Signs of otitis media

What are the signs?

Signs of otitis media can include headache, fever, runny nose and a feeling of pressure in the ear.

In acute otitis media (Acute otitis media) it is a viral or bacterial inflammation. Viruses or bacteria migrate through the nasopharynx to the middle ear and cause inflammation there.

The Signs for an otitis media can initially be unspecific. With an acute otitis media it comes first to severe earache, whereby the pain is usually only localized on one side as the otitis media is often only one-sided. In some patients, it happens too increased feeling of pressure on the diseased side, also a Beat be heard.

Also increased dizziness is a typical first sign of otitis media. This is because in our ear, in addition to the various ossicles and the "inner ear“For acoustic listening also ours Balance organ, the so-called Vestibular apparatus, lies. If, due to an otitis media, there is a slight constriction or incorrect irritation of the equilibrium organ, this can lead to dizziness and possibly even a one-sided tendency to fall. Mostly, however, the patients feel "just“A slight dizziness.

Fever is a typical sign.

Since it is a inflammatory reaction If viruses or bacteria are involved, the classic symptoms of inflammation also occur. Therefore also can fever, Night sweats and Body aches be the first signs of an otitis media. In addition, the body defends itself with the innate immune system against the bacteria or the viruses. Therefore, in addition to pain in the middle ear, there is also a Redness and one swelling, In addition, the ear area can become warm.

The swelling can reduce the hearing impression or it can false noises in the ears (Tinnitus) form.

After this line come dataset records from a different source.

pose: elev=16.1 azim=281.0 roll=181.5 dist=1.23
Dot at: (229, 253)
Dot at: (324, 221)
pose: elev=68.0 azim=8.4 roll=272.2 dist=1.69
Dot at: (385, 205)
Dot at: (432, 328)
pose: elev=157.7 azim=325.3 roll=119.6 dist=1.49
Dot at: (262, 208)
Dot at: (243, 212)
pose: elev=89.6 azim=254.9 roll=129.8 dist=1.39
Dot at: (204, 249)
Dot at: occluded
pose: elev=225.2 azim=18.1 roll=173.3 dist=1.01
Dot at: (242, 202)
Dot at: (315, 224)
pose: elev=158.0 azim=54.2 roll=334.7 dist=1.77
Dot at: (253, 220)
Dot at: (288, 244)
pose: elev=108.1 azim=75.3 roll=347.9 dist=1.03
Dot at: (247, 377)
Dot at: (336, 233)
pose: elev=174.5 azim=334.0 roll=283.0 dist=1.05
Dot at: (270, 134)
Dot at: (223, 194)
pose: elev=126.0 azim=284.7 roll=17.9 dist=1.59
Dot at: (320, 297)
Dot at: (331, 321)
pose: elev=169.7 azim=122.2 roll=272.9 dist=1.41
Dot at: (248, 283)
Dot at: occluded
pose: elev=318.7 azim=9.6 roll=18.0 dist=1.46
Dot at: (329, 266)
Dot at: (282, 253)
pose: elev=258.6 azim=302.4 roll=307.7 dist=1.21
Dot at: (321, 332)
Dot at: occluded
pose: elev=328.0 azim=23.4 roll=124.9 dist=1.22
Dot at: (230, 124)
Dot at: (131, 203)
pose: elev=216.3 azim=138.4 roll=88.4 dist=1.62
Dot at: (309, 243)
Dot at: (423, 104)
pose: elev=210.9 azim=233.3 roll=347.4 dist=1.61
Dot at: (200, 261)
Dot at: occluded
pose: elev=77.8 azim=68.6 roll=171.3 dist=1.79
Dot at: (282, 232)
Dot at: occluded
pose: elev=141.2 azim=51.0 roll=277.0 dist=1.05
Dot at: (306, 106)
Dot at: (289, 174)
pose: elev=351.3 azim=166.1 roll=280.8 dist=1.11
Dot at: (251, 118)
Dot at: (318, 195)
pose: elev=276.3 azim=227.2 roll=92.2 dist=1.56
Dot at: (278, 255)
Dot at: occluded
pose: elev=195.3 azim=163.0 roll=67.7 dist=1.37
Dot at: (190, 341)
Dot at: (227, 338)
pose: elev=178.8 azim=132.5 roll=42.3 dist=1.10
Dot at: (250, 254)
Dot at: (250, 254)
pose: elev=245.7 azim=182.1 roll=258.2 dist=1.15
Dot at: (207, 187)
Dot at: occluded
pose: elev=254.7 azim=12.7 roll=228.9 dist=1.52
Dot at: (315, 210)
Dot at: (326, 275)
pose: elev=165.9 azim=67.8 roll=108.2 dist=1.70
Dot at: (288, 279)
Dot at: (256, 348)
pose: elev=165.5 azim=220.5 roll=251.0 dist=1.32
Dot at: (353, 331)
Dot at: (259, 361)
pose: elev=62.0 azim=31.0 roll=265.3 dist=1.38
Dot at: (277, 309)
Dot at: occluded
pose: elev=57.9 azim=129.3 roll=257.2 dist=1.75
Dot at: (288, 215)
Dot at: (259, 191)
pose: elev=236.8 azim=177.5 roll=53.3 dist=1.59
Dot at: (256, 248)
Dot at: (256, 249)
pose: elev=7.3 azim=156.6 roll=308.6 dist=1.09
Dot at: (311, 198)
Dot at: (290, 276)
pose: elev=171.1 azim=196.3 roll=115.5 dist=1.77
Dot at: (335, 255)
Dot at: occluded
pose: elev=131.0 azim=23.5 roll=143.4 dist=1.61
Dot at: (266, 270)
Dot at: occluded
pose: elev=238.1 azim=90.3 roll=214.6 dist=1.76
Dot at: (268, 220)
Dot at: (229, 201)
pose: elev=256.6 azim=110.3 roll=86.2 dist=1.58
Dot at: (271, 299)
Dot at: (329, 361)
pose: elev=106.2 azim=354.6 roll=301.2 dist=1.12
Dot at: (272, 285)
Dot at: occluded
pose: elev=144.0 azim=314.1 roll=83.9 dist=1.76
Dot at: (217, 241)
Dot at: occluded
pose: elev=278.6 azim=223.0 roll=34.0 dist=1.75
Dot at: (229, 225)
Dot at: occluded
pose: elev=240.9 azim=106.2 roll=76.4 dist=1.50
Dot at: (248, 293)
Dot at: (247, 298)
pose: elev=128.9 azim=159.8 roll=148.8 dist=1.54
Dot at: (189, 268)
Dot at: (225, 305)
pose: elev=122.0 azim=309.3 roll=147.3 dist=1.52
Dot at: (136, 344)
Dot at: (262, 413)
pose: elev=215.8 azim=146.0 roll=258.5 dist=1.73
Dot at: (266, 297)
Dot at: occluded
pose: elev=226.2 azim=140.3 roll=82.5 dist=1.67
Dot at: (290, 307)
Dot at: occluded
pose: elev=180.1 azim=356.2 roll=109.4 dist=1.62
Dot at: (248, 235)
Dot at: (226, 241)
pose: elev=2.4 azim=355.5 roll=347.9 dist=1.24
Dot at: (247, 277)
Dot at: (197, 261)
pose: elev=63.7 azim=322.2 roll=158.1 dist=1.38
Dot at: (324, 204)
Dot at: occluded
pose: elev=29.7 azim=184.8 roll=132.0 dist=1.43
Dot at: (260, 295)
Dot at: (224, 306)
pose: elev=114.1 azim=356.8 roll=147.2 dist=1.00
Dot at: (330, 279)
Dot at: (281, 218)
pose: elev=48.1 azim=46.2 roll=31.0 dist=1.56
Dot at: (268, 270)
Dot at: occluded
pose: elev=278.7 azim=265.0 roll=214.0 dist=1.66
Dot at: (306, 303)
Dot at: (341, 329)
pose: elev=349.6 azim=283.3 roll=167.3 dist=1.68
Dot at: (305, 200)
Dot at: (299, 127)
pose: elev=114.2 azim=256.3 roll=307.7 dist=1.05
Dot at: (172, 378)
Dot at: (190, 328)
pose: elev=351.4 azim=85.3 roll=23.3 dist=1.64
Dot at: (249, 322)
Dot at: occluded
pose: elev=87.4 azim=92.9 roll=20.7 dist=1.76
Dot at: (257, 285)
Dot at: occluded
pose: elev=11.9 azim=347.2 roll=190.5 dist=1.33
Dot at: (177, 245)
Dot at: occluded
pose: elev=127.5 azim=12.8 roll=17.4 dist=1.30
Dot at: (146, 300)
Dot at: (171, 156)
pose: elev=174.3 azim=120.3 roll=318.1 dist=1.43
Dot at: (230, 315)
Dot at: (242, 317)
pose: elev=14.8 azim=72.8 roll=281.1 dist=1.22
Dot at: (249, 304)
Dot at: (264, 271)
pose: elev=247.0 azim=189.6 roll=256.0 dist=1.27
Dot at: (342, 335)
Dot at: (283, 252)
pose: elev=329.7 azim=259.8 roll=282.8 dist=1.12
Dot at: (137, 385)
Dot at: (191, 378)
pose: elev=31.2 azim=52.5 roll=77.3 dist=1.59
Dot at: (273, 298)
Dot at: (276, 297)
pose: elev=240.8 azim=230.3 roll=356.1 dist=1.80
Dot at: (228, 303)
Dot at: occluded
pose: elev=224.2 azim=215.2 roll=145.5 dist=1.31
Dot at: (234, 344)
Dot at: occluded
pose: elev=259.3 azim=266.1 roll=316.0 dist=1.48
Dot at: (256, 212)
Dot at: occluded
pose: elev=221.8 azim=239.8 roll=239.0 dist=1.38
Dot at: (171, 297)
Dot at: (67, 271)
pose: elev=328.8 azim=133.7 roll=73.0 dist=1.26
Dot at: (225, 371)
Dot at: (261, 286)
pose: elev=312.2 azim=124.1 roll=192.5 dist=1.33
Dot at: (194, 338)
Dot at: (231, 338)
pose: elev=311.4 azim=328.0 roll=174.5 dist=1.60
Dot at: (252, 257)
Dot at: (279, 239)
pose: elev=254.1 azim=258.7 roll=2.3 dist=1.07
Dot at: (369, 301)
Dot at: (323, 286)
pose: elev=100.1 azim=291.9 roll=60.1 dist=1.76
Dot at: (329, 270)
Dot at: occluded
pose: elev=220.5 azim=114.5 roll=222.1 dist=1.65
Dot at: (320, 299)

Since the middle ear is connected directly to the nose, the first sign of otitis media can also be simple harmless-looking runny nose be. However, as soon as there is increased earache and an uncomfortable feeling of pressure in the ear, the signs are clearly to be assessed as otitis media.

Later, the signs of otitis media change. There is a so-called ear trumpet (Tuba auditiva) which connects the middle ear to the throat. Often the ear trumpet closes because of the swelling of an otitis media. In this case, the mucus that has formed can no longer enter the ear trumpet Pharynx drain like the mucus normally would. Consequently More and more mucus and more and more fluid collect in the middle ear. As a result, the pressure increases and the patient experiences increasing pain and, above all, an increasing feeling of pressure.

These are the final signs of otitis media that should be taken very seriously. If the pressure continues to rise, it can be that the pressure becomes so strong that it does eardrum tear down. The eardrum usually separates this Middle ear from Outer ear. If the eardrum is now defective, the accumulated fluid and the accumulated mucus can escape to the outside and the feeling of pressure as well as the pain decrease immediately. For that there is now one discharge, which usually consists of pus, sometimes blood and especially a lot of fluid, out of the middle ear. Of the Discharge of pus from the middle ear is the final sign of otitis media and should be avoided at best. In most cases, however, the eardrum heals again even after a rupture of the eardrum and no long-term effects are to be expected.

It is important to note that adults are always easier to diagnose than children. At Children In addition to ear pain, there are often unspecific ones stomach pain and mostly too severe fever. Therefore, the diagnosis is often more difficult here and it should be noted whether the child, for example more often problems with hearing has or whether it keeps its ear more often.

Signs of chronic otitis media

They are a little different from acute otitis media Signs of chronic otitis media. A chronic otitis media is present when the patient over months has symptoms of otitis media. Here it comes, similar to acute otitis media Hearing loss and wrong hearing impressions.

A distinctive sign of chronic otitis media is that persistent, sometimes purulent discharge of secretion from the earwhich, however, can also be prevented in phases.

Another sure sign of chronic otitis media is this tremendous growth of inflammatory tissue. In this case one speaks of a Cholesteatoma. In addition, the eardrum can be reddened, sometimes even scarred, due to the constant stress.